Task goal: The answer should contain every record below, output exactly.

Input for this task:
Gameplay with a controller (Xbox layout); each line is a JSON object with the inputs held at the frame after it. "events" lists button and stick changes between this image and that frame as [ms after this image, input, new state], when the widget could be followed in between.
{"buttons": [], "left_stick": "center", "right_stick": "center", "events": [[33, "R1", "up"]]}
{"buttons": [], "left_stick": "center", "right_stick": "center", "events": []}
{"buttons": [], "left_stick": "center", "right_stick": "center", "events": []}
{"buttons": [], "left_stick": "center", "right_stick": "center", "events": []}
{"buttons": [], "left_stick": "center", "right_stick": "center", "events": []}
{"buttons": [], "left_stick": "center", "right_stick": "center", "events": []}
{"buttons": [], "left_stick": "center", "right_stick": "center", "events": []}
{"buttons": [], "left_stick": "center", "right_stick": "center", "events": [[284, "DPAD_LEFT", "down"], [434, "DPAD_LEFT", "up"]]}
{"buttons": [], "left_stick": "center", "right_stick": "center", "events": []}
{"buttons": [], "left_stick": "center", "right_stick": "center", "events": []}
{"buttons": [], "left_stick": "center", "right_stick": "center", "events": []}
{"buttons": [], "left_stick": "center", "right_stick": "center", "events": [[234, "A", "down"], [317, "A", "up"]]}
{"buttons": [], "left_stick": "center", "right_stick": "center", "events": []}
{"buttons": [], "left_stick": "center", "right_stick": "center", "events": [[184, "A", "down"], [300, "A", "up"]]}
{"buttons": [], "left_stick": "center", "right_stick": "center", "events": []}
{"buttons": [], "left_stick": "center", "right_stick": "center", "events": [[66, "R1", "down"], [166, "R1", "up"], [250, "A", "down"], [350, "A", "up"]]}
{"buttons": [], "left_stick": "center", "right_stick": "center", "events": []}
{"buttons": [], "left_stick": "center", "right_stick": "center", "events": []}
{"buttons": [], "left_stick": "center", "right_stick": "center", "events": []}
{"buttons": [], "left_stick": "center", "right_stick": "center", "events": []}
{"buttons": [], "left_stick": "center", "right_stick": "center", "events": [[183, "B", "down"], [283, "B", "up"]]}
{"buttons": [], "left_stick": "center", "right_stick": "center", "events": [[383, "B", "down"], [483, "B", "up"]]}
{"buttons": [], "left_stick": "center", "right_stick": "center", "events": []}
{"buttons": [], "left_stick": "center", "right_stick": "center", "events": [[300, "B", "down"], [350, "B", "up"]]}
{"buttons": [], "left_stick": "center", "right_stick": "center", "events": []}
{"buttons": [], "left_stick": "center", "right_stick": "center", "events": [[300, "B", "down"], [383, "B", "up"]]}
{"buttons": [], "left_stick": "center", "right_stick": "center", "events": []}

Solution below:
Gameplay with a controller (Xbox layout); each line is a JSON object with the inputs held at the frame after it. "events" lists button and stick changes between this image and that frame as [ms after this image, input, new state], when the widget could be followed in between.
{"buttons": [], "left_stick": "center", "right_stick": "center", "events": [[33, "R1", "up"]]}
{"buttons": [], "left_stick": "center", "right_stick": "center", "events": []}
{"buttons": [], "left_stick": "center", "right_stick": "center", "events": []}
{"buttons": [], "left_stick": "center", "right_stick": "center", "events": []}
{"buttons": [], "left_stick": "center", "right_stick": "center", "events": []}
{"buttons": [], "left_stick": "center", "right_stick": "center", "events": []}
{"buttons": [], "left_stick": "center", "right_stick": "center", "events": []}
{"buttons": [], "left_stick": "center", "right_stick": "center", "events": [[284, "DPAD_LEFT", "down"], [434, "DPAD_LEFT", "up"]]}
{"buttons": [], "left_stick": "center", "right_stick": "center", "events": []}
{"buttons": [], "left_stick": "center", "right_stick": "center", "events": []}
{"buttons": [], "left_stick": "center", "right_stick": "center", "events": []}
{"buttons": [], "left_stick": "center", "right_stick": "center", "events": [[234, "A", "down"], [317, "A", "up"]]}
{"buttons": [], "left_stick": "center", "right_stick": "center", "events": []}
{"buttons": [], "left_stick": "center", "right_stick": "center", "events": [[184, "A", "down"], [300, "A", "up"]]}
{"buttons": [], "left_stick": "center", "right_stick": "center", "events": []}
{"buttons": [], "left_stick": "center", "right_stick": "center", "events": [[66, "R1", "down"], [166, "R1", "up"], [250, "A", "down"], [350, "A", "up"]]}
{"buttons": [], "left_stick": "center", "right_stick": "center", "events": []}
{"buttons": [], "left_stick": "center", "right_stick": "center", "events": []}
{"buttons": [], "left_stick": "center", "right_stick": "center", "events": []}
{"buttons": [], "left_stick": "center", "right_stick": "center", "events": []}
{"buttons": [], "left_stick": "center", "right_stick": "center", "events": [[183, "B", "down"], [283, "B", "up"]]}
{"buttons": [], "left_stick": "center", "right_stick": "center", "events": [[383, "B", "down"], [483, "B", "up"]]}
{"buttons": [], "left_stick": "center", "right_stick": "center", "events": []}
{"buttons": [], "left_stick": "center", "right_stick": "center", "events": [[300, "B", "down"], [350, "B", "up"]]}
{"buttons": [], "left_stick": "center", "right_stick": "center", "events": []}
{"buttons": [], "left_stick": "center", "right_stick": "center", "events": [[300, "B", "down"], [383, "B", "up"]]}
{"buttons": [], "left_stick": "center", "right_stick": "center", "events": []}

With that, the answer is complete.